JUST-AAV
JUST-AAVとは
「JCR」「Ultimate destination of organ」「Safeguarding against off-target delivery」「Transformative technology」の頭文字を名称の由来とし、様々な疾患の治療に応用できる可能性をもつ、アデノ随伴ウイルス(adeno-associated virus: AAV)を利用したJCRファーマ独自の遺伝子治療プラットフォーム技術です。
JUST-AAVの特徴
- 目的とする組織・臓器に対しては
効率的に遺伝子を送達する一方で、
安全性の観点からAAVの集積を避けたい
組織・臓器への移行性は低減するという、
2つの性質を兼ね備えている - AAVのカプシド表面に発現させる
タグ(バインダー、小型抗体)を変えることで、
目的とする組織・臓器を変更することができる
JUST-AAVへの期待

AAVは非病原性のウイルスとして知られており、治療用の遺伝子を搭載することで遺伝子治療に用いられる、代表的なウイルスベクターのひとつです。しかし、投与されたAAVが肝臓に集積することによる副作用の発現や、脳や筋肉など特定の組織への効率的なAAV送達の困難さなど、課題も存在します。

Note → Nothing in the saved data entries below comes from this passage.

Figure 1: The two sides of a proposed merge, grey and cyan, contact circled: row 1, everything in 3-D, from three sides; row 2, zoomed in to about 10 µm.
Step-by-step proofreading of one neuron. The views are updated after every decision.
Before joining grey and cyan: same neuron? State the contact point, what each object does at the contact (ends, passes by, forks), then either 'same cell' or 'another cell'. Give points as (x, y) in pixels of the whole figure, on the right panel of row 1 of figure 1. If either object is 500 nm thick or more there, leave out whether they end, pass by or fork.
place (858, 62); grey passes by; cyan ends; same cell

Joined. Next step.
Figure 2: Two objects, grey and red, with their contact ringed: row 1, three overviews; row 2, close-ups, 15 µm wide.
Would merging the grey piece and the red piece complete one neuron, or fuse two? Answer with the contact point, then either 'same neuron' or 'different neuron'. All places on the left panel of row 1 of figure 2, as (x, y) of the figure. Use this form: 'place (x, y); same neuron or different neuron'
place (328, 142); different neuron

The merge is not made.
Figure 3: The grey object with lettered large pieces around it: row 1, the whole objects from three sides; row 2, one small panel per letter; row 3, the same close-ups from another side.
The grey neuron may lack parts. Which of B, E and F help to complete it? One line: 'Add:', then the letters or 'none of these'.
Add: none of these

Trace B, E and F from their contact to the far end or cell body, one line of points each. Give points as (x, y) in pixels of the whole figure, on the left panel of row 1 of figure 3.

JUST-AAVは、JCRファーマが独自に開発した改変型AAVです。カプシド表面に発現させた小型抗体により、標的とする組織・臓器に対してAAVを効率的に送達します。また非臨床試験において、カプシドをコードする遺伝子の一部を改変することで、肝臓へのAAV集積の低減に成功しました。これら2つのアプローチを同時に実現することで、肝毒性のリスクを抑えつつ、標的とする組織・臓器での治療用遺伝子の発現を向上させることが期待されます。